4 novembre 2016, 22:03

Riportiamo il reportage Ansa dall’Iraq del 2 novembre, con l’intervista alla nostra Giulia, capo-missione di Un ponte per…a Erbil. 

(ANSA) – ERBIL, 2 NOV – Le truppe irachene avanzano per liberare Mosul dalla tirannia di Baghdadi, ma esplode l’emergenza sfollati. “I campi che abbiamo allestito sono stracolmi”, spiega all’ANSA il viceministro per i rapporti con l’Onu del Kurdistan, Dendar Zebari.

In Kurdistan il cielo annerito dai pozzi di petrolio che bruciano, compresi quelli incendiati dall’Isis, è intorbidito dalla sabbia. A quintali, nugoli di polvere che ti trasformano in fantasma, che ti seccano la gola. Le alzano le migliaia di scavatrici che stanno spianando la terra desertica. Si stanno costruendo nuovi campi.

“Per ora la stima è di 500.000 sfollati”, racconta Giulia Cappellazzi di “Un ponte per…”, l’Ong italiana in prima linea in Iraq, che è stata fondata a Baghdad 25 ani fa.

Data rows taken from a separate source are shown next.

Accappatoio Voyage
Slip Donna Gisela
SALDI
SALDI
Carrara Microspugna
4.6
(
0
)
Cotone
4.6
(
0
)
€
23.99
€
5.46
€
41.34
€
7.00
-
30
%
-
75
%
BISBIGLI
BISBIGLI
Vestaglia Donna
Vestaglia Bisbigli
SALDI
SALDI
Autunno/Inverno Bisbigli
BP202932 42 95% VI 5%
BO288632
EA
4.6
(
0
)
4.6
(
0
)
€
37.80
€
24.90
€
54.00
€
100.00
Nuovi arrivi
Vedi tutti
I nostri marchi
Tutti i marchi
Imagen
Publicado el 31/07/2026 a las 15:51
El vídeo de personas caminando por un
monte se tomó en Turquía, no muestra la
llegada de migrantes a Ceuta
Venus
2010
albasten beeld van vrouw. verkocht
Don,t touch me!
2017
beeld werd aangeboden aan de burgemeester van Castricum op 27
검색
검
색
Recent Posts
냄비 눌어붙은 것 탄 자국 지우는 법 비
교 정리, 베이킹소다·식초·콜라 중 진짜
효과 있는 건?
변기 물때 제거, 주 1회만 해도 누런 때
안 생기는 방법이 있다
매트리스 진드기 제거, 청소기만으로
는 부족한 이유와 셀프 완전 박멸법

Da quando gli iracheni hanno messo piede a Mosul, lunedì scorso, “il numero di sfollati è cresciuto significativamente”, dice Jennifer Sparks, dell’Oim. I flussi sono cresciuti esponenzialmente. I profughi non arrivano solo da Mosul e Falluja o Hawija, la roccaforte qaidista che poi ha abbracciato il mantra dello Stato islamico. Lì i caccia della Coalizione anti-Isis hanno iniziato a sganciare bombe, anche perché a Mosul la situazione è cambiata e ora si rischiano non solo i danni collaterali tra i civili, ma anche tra le forze irachene.

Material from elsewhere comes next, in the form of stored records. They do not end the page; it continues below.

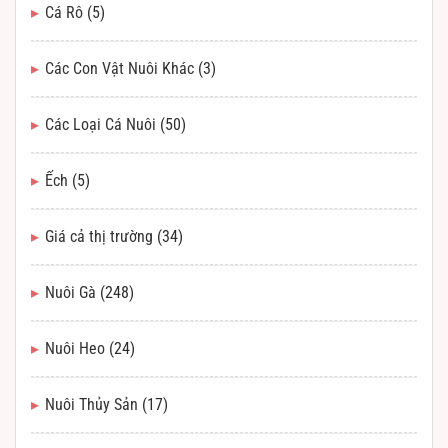
Cá Rô
(5)
Các Con Vật Nuôi Khác
(3)
Các Loại Cá Nuôi
(50)
Ếch
(5)
Giá cả thị trường
(34)
Nuôi Gà
(248)
Nuôi Heo
(24)
Nuôi Thủy Sản
(17)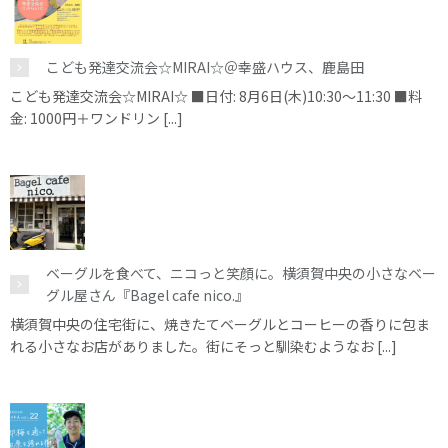
こども発達交流会☆MIRAI☆＠幸盛ハウス、鹿島田
こども発達交流会☆MIRAI☆ ■日付: 8月6日(木)10:30～11:30 ■料
金: 1000円＋ワンドリン [...]
ベーグルを食べて、ニコっと笑顔に。横須賀中央の小さなベー
グル屋さん『Bagel cafe nico.』
横須賀中央の住宅街に、焼きたてベーグルとコーヒーの香りに包ま
れる小さなお店がありました。街にそっと馴染むようなお [...]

La disfatta jihadista è già fuggi fuggi tra i miliziani di Baghdadi. A frotte tentano di ‘mascherasi’ da profughi o rifugiati. Ma li scoprono subito, hanno il marchio dell’Isis stampato sui volti tristi e sconfortati. Quelli della sconfitta.

“E’ vero, ci sono stati molti casi”, conferma all’ANSA il viceministro Zebari: “Per questo nei campi, per esempio quello di Dibaga, abbiamo allestito un centro di investigazioni per i casi più sospetti. Facciamo un doppio controllo che coinvolge anche le intelligence”, quella del Kurdistan e di tutti i 63 Paesi della Coalizione. “Ma la storia degli arresti arbitrari e dei soprusi è falsa. Nei campi del Kurdistan i responsabili governativi lavorano fianco a fianco con l’Onu e le altre agenzie che garantiscono aiuto agli sfollati. Chiunque può venire a vedere con i propri occhi, non c’è nessuna censura, nessun segreto”.

Da quando l’Isis ha issato la bandiera nera su Mosul, due anni fa, annunciando al mondo la nascita dello Stato islamico, “gli sfollati hanno sfondato il tetto dei 3,2 milioni di persone”, dice Sparks, la responsabile dell’Oim. L’organizzazione stima siano oltre 8 milioni le persone che hanno bisogno di aiuti urgenti in Iraq.

L’impatto dell’ingresso a Mosul delle forze irachene, lunedì scorso, “non è ancora chiaramente visibile”, sottolinea Cappellazzi, capo missione di “Un ponte per…” in Iraq. “Tanti sfollati sono costretti a marciare per chilometri” e solo nei prossimi giorni si potrà censirli nei campi. “Dipende anche da quali forze militari incontreranno nel cammino” e che tipo di situazione dal punto di vista degli scontri armati.

E’ anche arrivato il freddo e il maltempo nel nord dell’Iraq. Altre pietre sul futuro imminente di centinaia di migliaia di disperati la cui vita è stata spazzata via dalle guerra.